Unfortunately, it uses a windows application to manage the switches – the 5 and 8 port varieties don’t have a usable built-in web server to manage them. Luckely, there’s a way to make that still work on Linux ;) as it seems that it’s just a JavaFX application. The only thing you’ll ever need a windows installation for (or use Wine) is to install the actual application.

After installation, You’ll find a file called “Easy Smart Configuration Utility.exe” in the installation path. Copy that to your Linux installation, rename to .jar, and you’re good to go.

To run it, you’ll also need the Oracle Java distribution, as JavaFX is not yet part of OpenJDK. Install that in your distribution of choice, and you’ll be able to start the application using java -jar “Easy Smart Configuration Utility.jar” and it’ll start right up.

tplink_easysmart

Unfortunately, it doesn’t work out of the box. The tool doesn’t find any devices on the network, but they are there.
Checking with netstat, the tool bound itself on UDP port 29809, on the local ip address.
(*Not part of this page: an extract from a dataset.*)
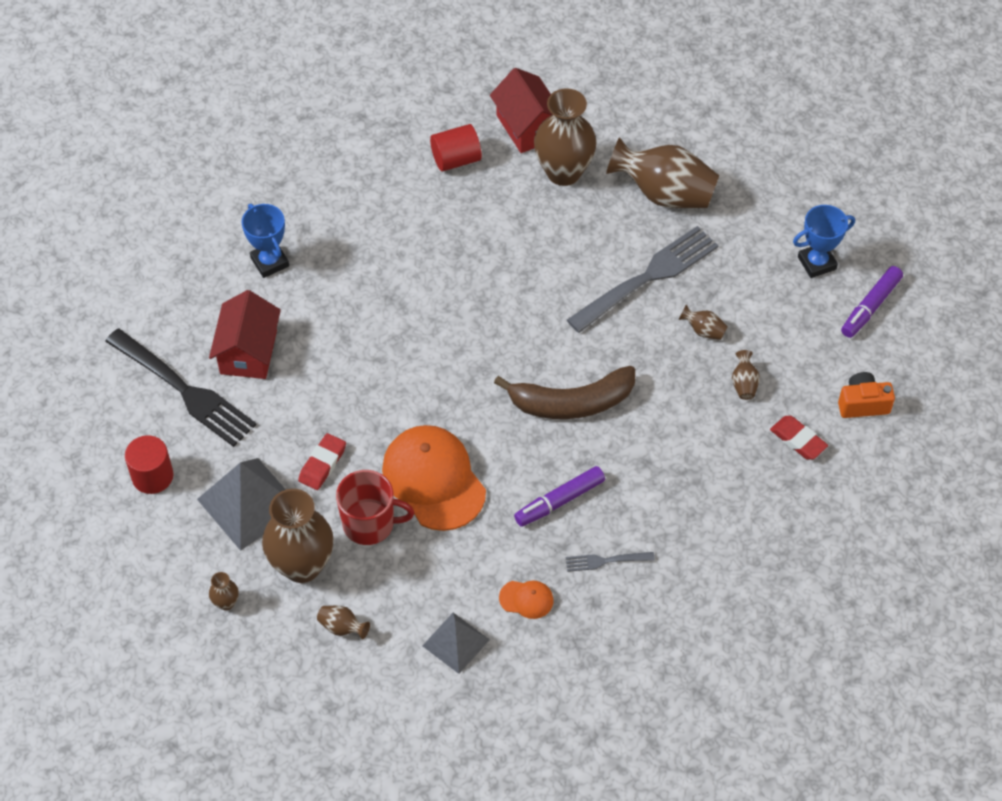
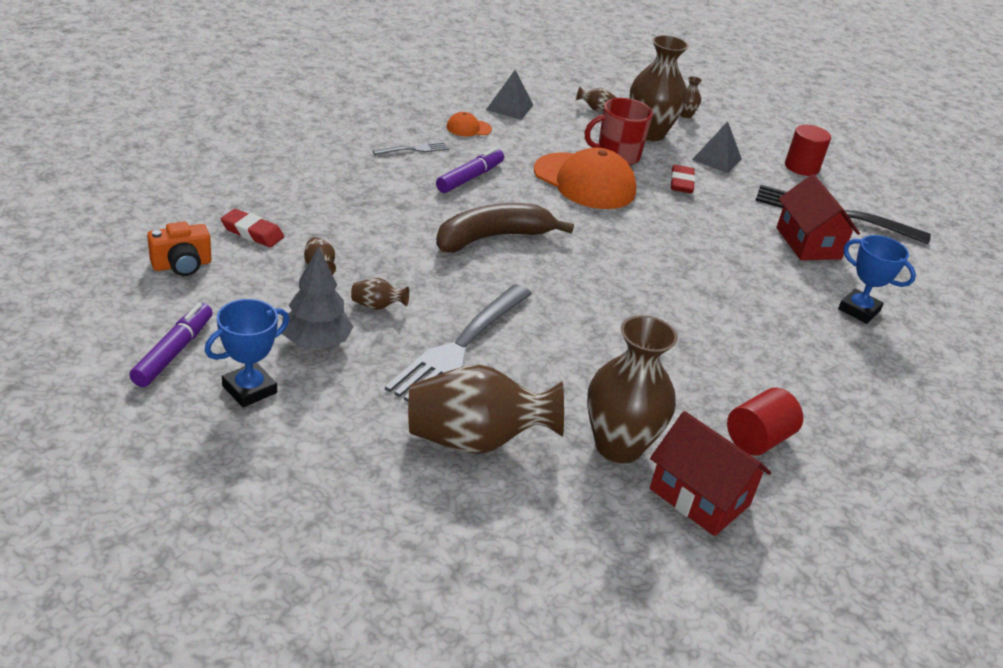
camera: 155 degrees right, 20 degrees down
(249, 503) = (716, 159): grey pyramid -> grey pyramid, size x0.61
(761, 299) = (316, 342): none -> grey tree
$ PID=$(pgrep -f "java -jar Easy Smart Configuration Utility.jar"); netstat -lnput | grep -e Proto -e $PID

Proto  Recv-Q  Send-Q  Local Address            Foreign Address  State  PID/Program name 
udp6   0       0       [your ip address]:29809  :::*                    28529/java

Checking with tcpdump showed that the traffic was returning, but since our tool is only listening on the local ip, and not the UDP broadcast address, it never sees anything.

# tcpdump udp port 29809
tcpdump: verbose output suppressed, use -v or -vv for full protocol decode
listening on wlp1s0, link-type EN10MB (Ethernet), capture size 262144 bytes
09:35:48.652235 IP [your ip address].29809 > 255.255.255.255.29808: UDP, length 36
09:35:48.961586 IP [switch ip address].29808 > 255.255.255.255.29809: UDP, length 159

It seems the tool binds to the local IP instead of the ‘any ip’, 0.0.0.0, so you need to locally forward the traffic incoming on the port to your local ip. To do this, execute this command (and/or add it to your local firewall script):

# iptables -t nat -A PREROUTING -p udp -d 255.255.255.255 --dport 29809 -j DNAT --to [your ip address]:29809

And don’t forget to enable IP forwarding

# echo 1 > /proc/sys/net/ipv4/ip_forward

Now you should be able to find and configure the switches in your local network.